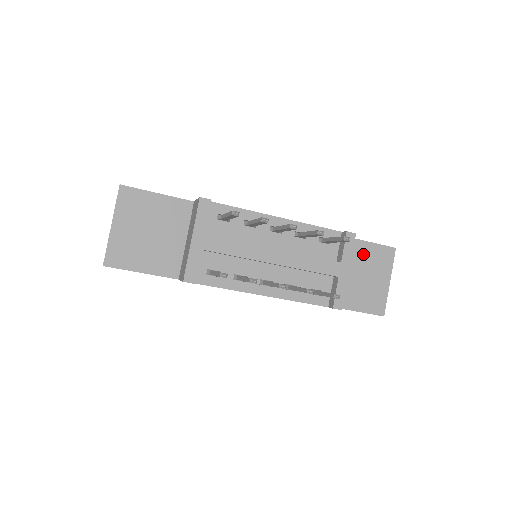
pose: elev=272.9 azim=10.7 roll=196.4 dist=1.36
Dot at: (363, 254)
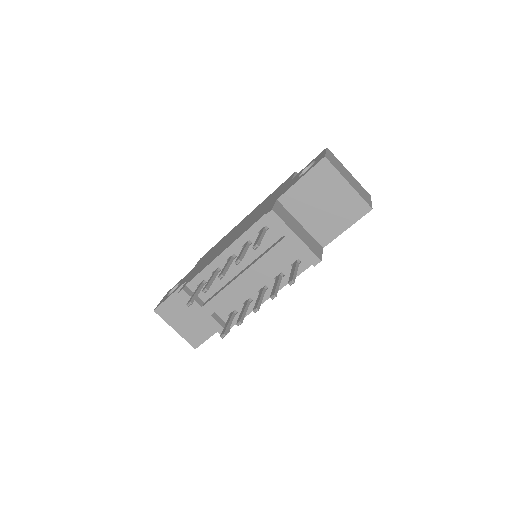
Dot at: (307, 191)
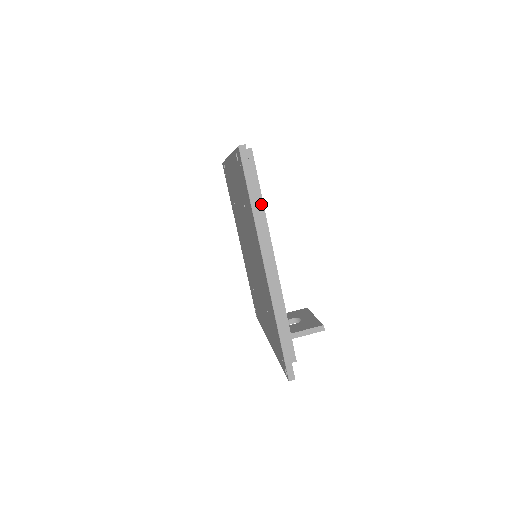
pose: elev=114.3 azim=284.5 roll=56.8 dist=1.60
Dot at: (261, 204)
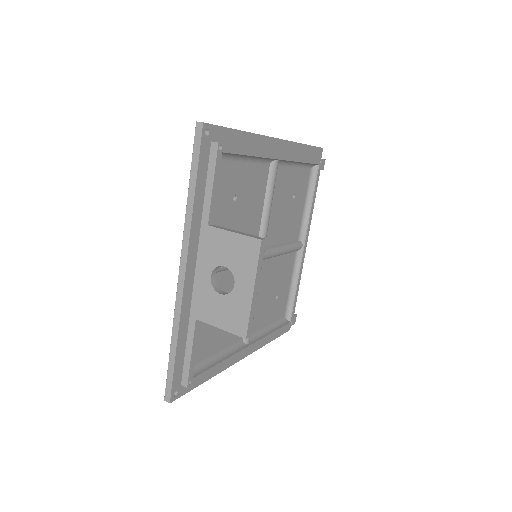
:::::
## Exercise
Pull out every line above that contains the string "elev", and copy each one in full. Case counts.

## Problem solution
pose: elev=272.9 azim=10.7 roll=196.4 dist=1.36
pose: elev=114.3 azim=284.5 roll=56.8 dist=1.60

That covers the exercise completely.